だが、ゆき達もこれまで何度も死線をくぐりぬけてきた自負がある。ことさらこの戦いは譲れなかった。

激しい応酬が続き、ついにジェクトの使っていた剣が地面に突きたてられた。
崩れ落ちたジェクトの体から何かが飛び出す。それは混乱しているようにあたりを素早く飛び回った。

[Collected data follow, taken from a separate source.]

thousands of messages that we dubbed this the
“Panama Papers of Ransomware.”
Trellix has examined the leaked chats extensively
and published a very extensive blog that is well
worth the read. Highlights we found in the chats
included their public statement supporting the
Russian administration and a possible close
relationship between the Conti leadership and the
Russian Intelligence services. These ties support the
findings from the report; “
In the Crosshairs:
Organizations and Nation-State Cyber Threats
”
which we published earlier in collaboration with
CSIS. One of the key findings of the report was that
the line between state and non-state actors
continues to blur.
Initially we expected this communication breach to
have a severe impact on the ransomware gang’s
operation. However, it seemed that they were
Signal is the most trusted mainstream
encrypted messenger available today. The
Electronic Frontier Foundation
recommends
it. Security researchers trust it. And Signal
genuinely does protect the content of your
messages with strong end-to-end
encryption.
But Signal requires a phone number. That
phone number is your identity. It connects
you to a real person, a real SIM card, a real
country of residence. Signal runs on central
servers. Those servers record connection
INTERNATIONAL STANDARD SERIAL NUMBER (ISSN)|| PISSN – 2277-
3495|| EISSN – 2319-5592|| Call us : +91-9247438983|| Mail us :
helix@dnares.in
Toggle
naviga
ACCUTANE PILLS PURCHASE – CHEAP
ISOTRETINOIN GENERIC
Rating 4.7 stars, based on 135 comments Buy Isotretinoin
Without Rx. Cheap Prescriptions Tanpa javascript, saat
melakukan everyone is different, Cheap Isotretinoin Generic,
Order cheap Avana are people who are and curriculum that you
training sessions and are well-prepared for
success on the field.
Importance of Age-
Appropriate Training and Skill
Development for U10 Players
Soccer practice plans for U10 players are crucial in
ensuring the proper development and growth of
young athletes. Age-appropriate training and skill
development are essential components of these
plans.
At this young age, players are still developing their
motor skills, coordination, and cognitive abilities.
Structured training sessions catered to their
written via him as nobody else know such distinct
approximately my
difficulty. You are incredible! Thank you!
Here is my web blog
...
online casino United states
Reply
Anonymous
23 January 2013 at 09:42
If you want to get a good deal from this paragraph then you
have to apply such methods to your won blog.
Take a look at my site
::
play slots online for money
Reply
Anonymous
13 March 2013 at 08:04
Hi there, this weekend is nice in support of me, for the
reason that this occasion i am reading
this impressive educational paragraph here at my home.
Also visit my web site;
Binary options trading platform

強い光がおさまると、そこには元の姿に戻ったジェクトが立っていた。
力なく倒れるジェクトにティーダが駆け寄り、すんでのところでその体を支える。
そのまま息子に抱きしめられ、ジェクトは笑った。

「……泣くぞ。すぐ泣くぞ。絶対泣くぞ、ほら泣くぞ」
「……だいっきらいだ」

愛おしそうに見つめる父親と肩を震わせて泣く息子のまわりを、黒い靄が飛び回る。

「はは……まだはやいぜ」
「……全部終わらせてから、だよな」

涙をぬぐい、そっとジェクトの体を横たえる。

「わかってるじゃねえか。さすがジェクト様のガキだ」
「初めて……思った。あんたの息子でよかった」
「けっ」

満足そうなジェクトと、ふと目が合った。

「あんたか……巻き込んじまって悪かったな」
「……いいえ。おかげで得たものもたくさんありました」

ゆきが首をふってそばにしゃがみこむ。
不思議そうなジェクトは、かたわらに立っていたアーロンを見上げて合点がいったようだった。歯を見せて笑う。

「そうみてえだな。いい顔してやがる」

太陽を思わせる晴れやかな笑顔に、笑みを返す。

「ジェクトさん……あの」
「……っ、駄目だ、ユウナちゃん! 時間がねえ」

会話を遮るように靄が飛び回る。

「邪魔すんじゃねえ!」

ティーダが立ち上がって苛立ちの声をあげる。

「ユウナちゃん、わかってんな?召喚獣を……」
「僕たちを」

祈り子の少年が現れ、ジェクトの言葉に重ねるように懇願する。

「呼ぶんだぞ」
「呼ぶんだよ」
「はい……!」

覚悟を決めたユウナが頷くと、ジェクトの体がくずれおちて消えていった。皆が悔しげに息をのむ。

「……っ」

皆の意識がジェクトにむいていたのは幸いだった。
ぐらりと視界がゆれ、すんでのところで踏みとどまる。
体が重い。
理由はわかっている。
こわい。
でも。

ふと大きな手に体を支えられた。
アーロンだ。
苦しそうに歪められた隻眼を安心させたくて、大きく頷く。

「来るよ……!」

泣いても笑ってもこれが最後。
皆に等しく無限の可能性が広がっていますように。
そう祈りながら、今はただ自分にできることをするだけだ。
ゆくあてもなく彷徨うエボン=ジュを見すえ、ゆきはロッドを握りなおした。